**WHAT TO PRODUCE**
Copy the text read from each page in the material below, line for line and without any changes. Leave the pictures out of your answer.

Records drawn from a data source:
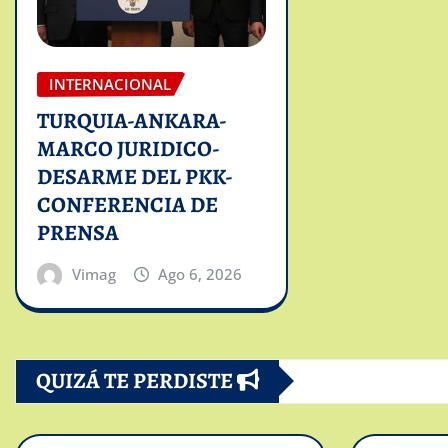
INTERNACIONAL
TURQUIA-ANKARA-
MARCO JURIDICO-
DESARME DEL PKK-
CONFERENCIA DE
PRENSA
Vimag
Ago 6, 2026
QUIZÁ TE PERDISTE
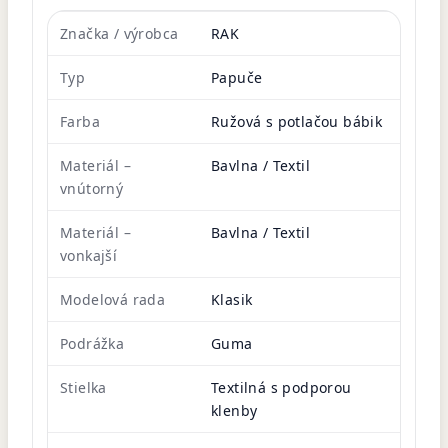
Značka / výrobca
RAK
Typ
Papuče
Farba
Ružová s potlačou bábik
Materiál –
Bavlna / Textil
vnútorný
Materiál –
Bavlna / Textil
vonkajší
Modelová rada
Klasik
Podrážka
Guma
Stielka
Textilná s podporou
klenby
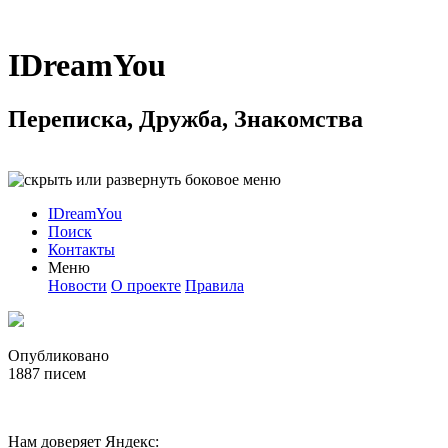
IDreamYou
Переписка, Дружба, Знакомства
IDreamYou
Поиск
Контакты
Меню
Новости
О проекте
Правила
Опубликовано
1887
писем
Нам доверяет Яндекс:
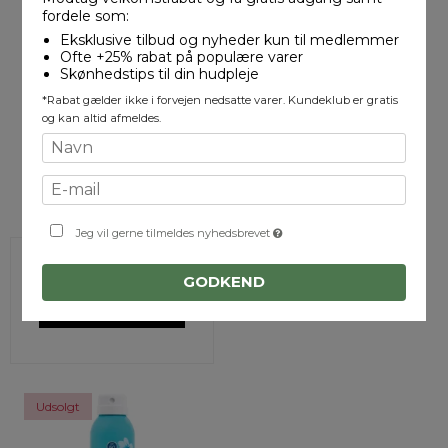
fordele som:
Eksklusive tilbud og nyheder kun til medlemmer
Ofte +25% rabat på populære varer
Skønhedstips til din hudpleje
*Rabat gælder ikke i forvejen nedsatte varer. Kundeklub er gratis
og kan altid afmeldes.
COOLA Hydrating Lip
Oil SPF 30 - 3,2 ml
Jeg vil gerne tilmeldes nyhedsbrevet
180,00 DKK
GODKEND
VIS PRODUKT
Udsolgt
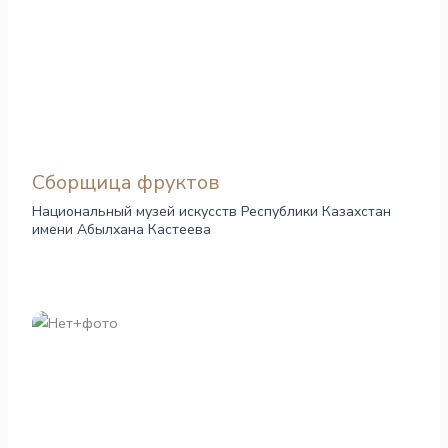
Сборщица фруктов
Национальный музей искусств Республики Казахстан
имени Абылхана Кастеева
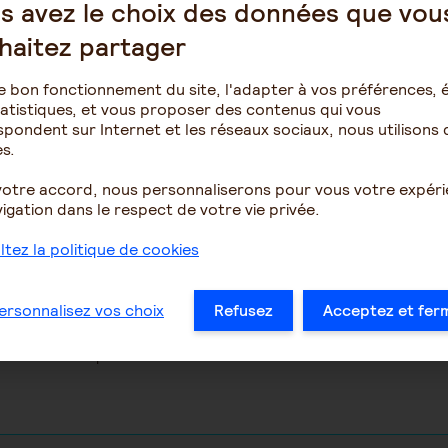
s avez le choix des données que vou
haitez partager
e bon fonctionnement du site, l'adapter à vos préférences, é
atistiques, et vous proposer des contenus qui vous
pondent sur Internet et les réseaux sociaux, nous utilisons 
s.
autre solution que de vous rendre immédiatement à l'EHPAD pour vou
votre accord, nous personnaliserons pour vous votre expér
aire de reproches.
igation dans le respect de votre vie privée.
d'être tutrice à la personne.
tez la politique de cookies
vous et surtout plus raisonnable pour votre maman de trouver un EHP
z parfaitement le droit de la changer d'établissement. D'autant que,
, l'EHPAD est susceptible d'en être soulagée, puisque, visiblement, 
ersonnalisez vos choix
Refusez
Acceptez et fer
pas été anticipé.
 circonstances que vous décrivez.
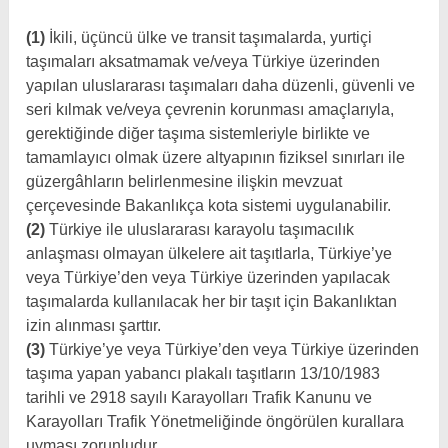
(1)
İkili, üçüncü ülke ve transit taşımalarda, yurtiçi
taşımaları aksatmamak ve/veya Türkiye üzerinden
yapılan uluslararası taşımaları daha düzenli, güvenli ve
seri kılmak ve/veya çevrenin korunması amaçlarıyla,
gerektiğinde diğer taşıma sistemleriyle birlikte ve
tamamlayıcı olmak üzere altyapının fiziksel sınırları ile
güzergâhların belirlenmesine ilişkin mevzuat
çerçevesinde Bakanlıkça kota sistemi uygulanabilir.
(2)
Türkiye ile uluslararası karayolu taşımacılık
anlaşması olmayan ülkelere ait taşıtlarla, Türkiye’ye
veya Türkiye’den veya Türkiye üzerinden yapılacak
taşımalarda kullanılacak her bir taşıt için Bakanlıktan
izin alınması şarttır.
(3)
Türkiye’ye veya Türkiye’den veya Türkiye üzerinden
taşıma yapan yabancı plakalı taşıtların 13/10/1983
tarihli ve 2918 sayılı Karayolları Trafik Kanunu ve
Karayolları Trafik Yönetmeliğinde öngörülen kurallara
uyması zorunludur.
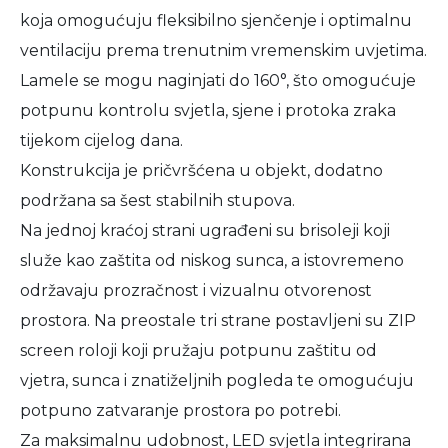
koja omogućuju fleksibilno sjenčenje i optimalnu
ventilaciju prema trenutnim vremenskim uvjetima.
Lamele se mogu naginjati do 160°, što omogućuje
potpunu kontrolu svjetla, sjene i protoka zraka
tijekom cijelog dana.
Konstrukcija je pričvršćena u objekt, dodatno
podržana sa šest stabilnih stupova.
Na jednoj kraćoj strani ugrađeni su brisoleji koji
služe kao zaštita od niskog sunca, a istovremeno
održavaju prozračnost i vizualnu otvorenost
prostora. Na preostale tri strane postavljeni su ZIP
screen roloji koji pružaju potpunu zaštitu od
vjetra, sunca i znatiželjnih pogleda te omogućuju
potpuno zatvaranje prostora po potrebi.
Za maksimalnu udobnost, LED svjetla integrirana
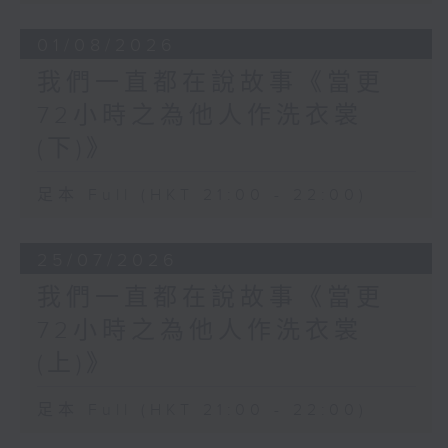
01/08/2026
我們一直都在說故事《當更
72小時之為他人作洗衣裳
(下)》
足本 Full (HKT 21:00 - 22:00)
25/07/2026
我們一直都在說故事《當更
72小時之為他人作洗衣裳
(上)》
足本 Full (HKT 21:00 - 22:00)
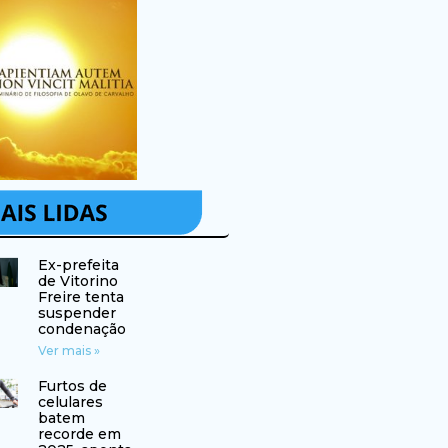
Ex-prefeita
de Vitorino
Freire tenta
suspender
condenação
Ver mais »
Furtos de
celulares
batem
recorde em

**COMPLETED TASK**
INTERNACIONAL
TURQUIA-ANKARA-
MARCO JURIDICO-
DESARME DEL PKK-
CONFERENCIA DE
PRENSA
Vimag
Ago 6, 2026
QUIZÁ TE PERDISTE
Značka / výrobca
RAK
Typ
Papuče
Farba
Ružová s potlačou bábik
Materiál –
Bavlna / Textil
vnútorný
Materiál –
Bavlna / Textil
vonkajší
Modelová rada
Klasik
Podrážka
Guma
Stielka
Textilná s podporou
klenby
IDreamYou
Переписка, Дружба, Знакомства
IDreamYou
Поиск
Контакты
Меню
Новости
О проекте
Правила
Опубликовано
1887
писем
Нам доверяет Яндекс:
fordele som:
Eksklusive tilbud og nyheder kun til medlemmer
Ofte +25% rabat på populære varer
Skønhedstips til din hudpleje
*Rabat gælder ikke i forvejen nedsatte varer. Kundeklub er gratis
og kan altid afmeldes.
COOLA Hydrating Lip
Oil SPF 30 - 3,2 ml
Jeg vil gerne tilmeldes nyhedsbrevet
180,00 DKK
GODKEND
VIS PRODUKT
Udsolgt
Сборщица фруктов
Национальный музей искусств Республики Казахстан
имени Абылхана Кастеева
s avez le choix des données que vou
haitez partager
e bon fonctionnement du site, l'adapter à vos préférences, é
atistiques, et vous proposer des contenus qui vous
pondent sur Internet et les réseaux sociaux, nous utilisons 
s.
autre solution que de vous rendre immédiatement à l'EHPAD pour vou
votre accord, nous personnaliserons pour vous votre expér
aire de reproches.
igation dans le respect de votre vie privée.
d'être tutrice à la personne.
tez la politique de cookies
vous et surtout plus raisonnable pour votre maman de trouver un EHP
z parfaitement le droit de la changer d'établissement. D'autant que,
, l'EHPAD est susceptible d'en être soulagée, puisque, visiblement, 
ersonnalisez vos choix
Refusez
Acceptez et fer
pas été anticipé.
 circonstances que vous décrivez.
(1)
İkili, üçüncü ülke ve transit taşımalarda, yurtiçi
taşımaları aksatmamak ve/veya Türkiye üzerinden
yapılan uluslararası taşımaları daha düzenli, güvenli ve
seri kılmak ve/veya çevrenin korunması amaçlarıyla,
gerektiğinde diğer taşıma sistemleriyle birlikte ve
tamamlayıcı olmak üzere altyapının fiziksel sınırları ile
güzergâhların belirlenmesine ilişkin mevzuat
çerçevesinde Bakanlıkça kota sistemi uygulanabilir.
(2)
Türkiye ile uluslararası karayolu taşımacılık
anlaşması olmayan ülkelere ait taşıtlarla, Türkiye’ye
veya Türkiye’den veya Türkiye üzerinden yapılacak
taşımalarda kullanılacak her bir taşıt için Bakanlıktan
izin alınması şarttır.
(3)
Türkiye’ye veya Türkiye’den veya Türkiye üzerinden
taşıma yapan yabancı plakalı taşıtların 13/10/1983
tarihli ve 2918 sayılı Karayolları Trafik Kanunu ve
Karayolları Trafik Yönetmeliğinde öngörülen kurallara
uyması zorunludur.
koja omogućuju fleksibilno sjenčenje i optimalnu
ventilaciju prema trenutnim vremenskim uvjetima.
Lamele se mogu naginjati do 160°, što omogućuje
potpunu kontrolu svjetla, sjene i protoka zraka
tijekom cijelog dana.
Konstrukcija je pričvršćena u objekt, dodatno
podržana sa šest stabilnih stupova.
Na jednoj kraćoj strani ugrađeni su brisoleji koji
služe kao zaštita od niskog sunca, a istovremeno
održavaju prozračnost i vizualnu otvorenost
prostora. Na preostale tri strane postavljeni su ZIP
screen roloji koji pružaju potpunu zaštitu od
vjetra, sunca i znatiželjnih pogleda te omogućuju
potpuno zatvaranje prostora po potrebi.
Za maksimalnu udobnost, LED svjetla integrirana
01/08/2026
我們一直都在說故事《當更
72小時之為他人作洗衣裳
(下)》
足本 Full (HKT 21:00 - 22:00)
25/07/2026
我們一直都在說故事《當更
72小時之為他人作洗衣裳
(上)》
足本 Full (HKT 21:00 - 22:00)
Ex-prefeita
de Vitorino
Freire tenta
suspender
condenação
Ver mais »
Furtos de
celulares
batem
recorde em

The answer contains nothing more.